Reverse range implementation

Question

For the record, I'm a Haskell noob. I'm trying to understand why a range can be declared as

[1..10] -- yields [1,2,3,4,5,6,7,8,9,10]

and not

[10..1] -- yields []

It seems simple enough to implement it like this:

(.:.) :: Enum a => a -> a -> [a]
(.:.) a b =
   | a == b = []
   | a > b = a : (a - 1) .:. b
   | a < b = a : (a + 1) .:. b

What am I not understanding here?

Answer 1

Try [10,9..1] instead of [10..1]

[10..1] desugars to enumFromTo

[10,9..1] desugars to enumFromThenTo

Observe how the functions behave in GHCI:

Prelude> [10..1]
[]
Prelude> [10,9..1]
[10,9,8,7,6,5,4,3,2,1]
Prelude> :t enumFromTo
enumFromTo :: Enum a => a -> a -> [a]
Prelude> :t enumFromThenTo
enumFromThenTo :: Enum a => a -> a -> a -> [a]
Prelude> enumFromTo 10 1
[]
Prelude> :t enumFromThenTo 10 9 1
[10,9,8,7,6,5,4,3,2,1]

The new behavior that you implemented in (.:.) will rarely be a desirable default, as lists generated this way can no longer always be assumed to be in ascending order.
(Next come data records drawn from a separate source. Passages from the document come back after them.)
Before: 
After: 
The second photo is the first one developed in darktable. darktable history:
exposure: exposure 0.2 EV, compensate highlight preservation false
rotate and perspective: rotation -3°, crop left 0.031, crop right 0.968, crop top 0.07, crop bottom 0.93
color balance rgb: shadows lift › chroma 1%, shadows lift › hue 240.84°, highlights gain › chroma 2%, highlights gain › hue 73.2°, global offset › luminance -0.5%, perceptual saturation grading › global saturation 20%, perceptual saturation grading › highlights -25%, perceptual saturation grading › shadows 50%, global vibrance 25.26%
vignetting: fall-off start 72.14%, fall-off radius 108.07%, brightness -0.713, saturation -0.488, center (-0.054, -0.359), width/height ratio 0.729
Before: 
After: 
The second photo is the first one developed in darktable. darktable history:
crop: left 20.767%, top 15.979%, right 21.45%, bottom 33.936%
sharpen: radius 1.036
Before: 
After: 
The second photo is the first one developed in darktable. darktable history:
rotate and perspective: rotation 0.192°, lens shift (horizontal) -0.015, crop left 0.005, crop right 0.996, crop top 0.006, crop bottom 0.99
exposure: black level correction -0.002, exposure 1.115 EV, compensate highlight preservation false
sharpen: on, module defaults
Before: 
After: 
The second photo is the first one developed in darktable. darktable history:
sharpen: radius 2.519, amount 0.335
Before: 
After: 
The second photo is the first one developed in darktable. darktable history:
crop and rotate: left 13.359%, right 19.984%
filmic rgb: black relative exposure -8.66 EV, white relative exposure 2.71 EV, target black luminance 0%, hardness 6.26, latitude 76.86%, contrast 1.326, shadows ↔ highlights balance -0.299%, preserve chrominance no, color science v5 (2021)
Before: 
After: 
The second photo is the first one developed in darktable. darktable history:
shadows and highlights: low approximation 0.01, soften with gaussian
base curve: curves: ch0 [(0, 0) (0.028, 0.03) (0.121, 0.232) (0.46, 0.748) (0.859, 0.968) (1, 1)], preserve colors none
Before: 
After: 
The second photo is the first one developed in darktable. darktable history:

Hence the necessity to make your descending intention explicit with [x,(pred x)..y] or enumFromThenTo.

Answer 2

Almost always when you have an expression like [1..n], and n happens to be 0, you want the value to be [] rather than [1,0]. For example consider

factorial n = product [1..n]

Then we want

factorial 0  ~~>  product [1..0]  ~~>  product []  ~~>  1   -- correct

not

factorial 0  ~~>  product [1..0]  ~~>  product [1,0]  ~~>  0   -- oops

That's why [m..n] does not produce a descending list when m > n.

(If m >= n+2 (for example if in [1..n], n is negative) then it's quite likely an error condition and arguably [m..n] ought to be an error; but it's still defined by the language standard to be [].)